By: Sorie Ibrahim Fofanah
Minister of Health and Sanitation, Dr Austin Demby says $7 million is secure, waiting to be pumped into the establishment of a state-of-the-art diagnostic center at Kerry Town, just outside Waterloo.
In an interview with Politico, he said that amount had been ring-fenced by the Government of Sierra Leone with work due to start in due course for the center, which will also include a cancer treatment center. It will cost a total of $21 million and the minister assured of goodwill to get the job done.
He said that while the rest of the funds was being awaited from partners, a unit within the Macauley Street Hospital would soon be completed – in the next three months – for cancer interventions.
He said the Kerry Town Diagnostic Centre would be built on a 305-acre plot, with work on the perimeter fence to secure the land already underway.
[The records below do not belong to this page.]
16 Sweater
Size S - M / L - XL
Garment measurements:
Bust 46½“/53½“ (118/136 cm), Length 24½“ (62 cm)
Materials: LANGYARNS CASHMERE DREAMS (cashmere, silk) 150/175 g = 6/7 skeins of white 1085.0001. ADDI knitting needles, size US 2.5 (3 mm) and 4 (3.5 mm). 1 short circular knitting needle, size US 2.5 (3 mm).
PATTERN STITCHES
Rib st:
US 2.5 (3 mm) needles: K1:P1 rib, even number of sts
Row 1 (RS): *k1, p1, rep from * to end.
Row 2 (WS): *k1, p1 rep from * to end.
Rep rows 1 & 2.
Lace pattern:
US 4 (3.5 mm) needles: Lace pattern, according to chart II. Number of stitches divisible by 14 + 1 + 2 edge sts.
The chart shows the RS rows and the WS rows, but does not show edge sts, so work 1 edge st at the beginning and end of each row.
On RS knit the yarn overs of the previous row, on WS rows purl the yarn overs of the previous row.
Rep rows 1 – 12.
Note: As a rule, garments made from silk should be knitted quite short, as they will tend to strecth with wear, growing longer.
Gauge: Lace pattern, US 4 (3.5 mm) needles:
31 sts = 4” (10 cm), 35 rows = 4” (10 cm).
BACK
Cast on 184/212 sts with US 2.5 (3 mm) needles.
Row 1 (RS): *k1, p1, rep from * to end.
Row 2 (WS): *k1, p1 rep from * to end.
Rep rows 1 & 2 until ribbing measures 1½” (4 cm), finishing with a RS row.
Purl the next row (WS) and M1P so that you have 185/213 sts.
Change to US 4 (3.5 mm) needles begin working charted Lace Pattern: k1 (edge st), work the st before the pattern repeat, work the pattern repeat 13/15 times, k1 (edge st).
He emphasized that the project would also serve as a treatment center, complete with a screening center.
The minister said that equipment would be needed for the center as well as the physical infrastructure for radioisotope work hence there was the need for bunkers.
“We have done a lot of the leg work,” he said, adding that one of the machines they were thinking of was the Cobalt 16, which he warned needed to be replaced after every six years, as it would deteriorate after that time.
Another set of machine he spoke about and described as “a modern-day technology” was the Linear Accelerator. He emphasized that that was much more potent. However, he said they were debating on how to realise this.
Dr Demby said they were relying on the International Atomic Energy Agency (AIEA) for guidance, reiterating that “for now we are settling for both devices [the Lineal Accelerator and the Cobalt 16 machines] because each of them brings some advantages that the other does not have”.
He said they had created a new partnership with the US-based Varian with whom they had signed an MoU to cover a ten-year period.
“This MOU is a whole lot of a system of establishing a cancer center, starting with the training and the staffing complement and the staffing structure around it,’’ he said.
He spoke about the tender that had been put out before for the construction of the diagnostics center, but that there were challenges about inexperienced local contractors to build bunkers. He said that as a result, “we have to go back to the drawing board and resubmit this bid for broader international bid to get the best candidates that will help us to build this bunkers.”
Some Sierra Leonean medical students are currently studying abroad and will be back home soon upon completing their course to be able to help at the cancer facility center, Dr. Demby said. They will be actively involved in the setting-up of this institute”, he said, adding that the project might be completed in a year or two.
He assured that President Julius Maada Bio, who lost his mother to cancer, was passionate about delivering the center “for the people of Sierra Leone”.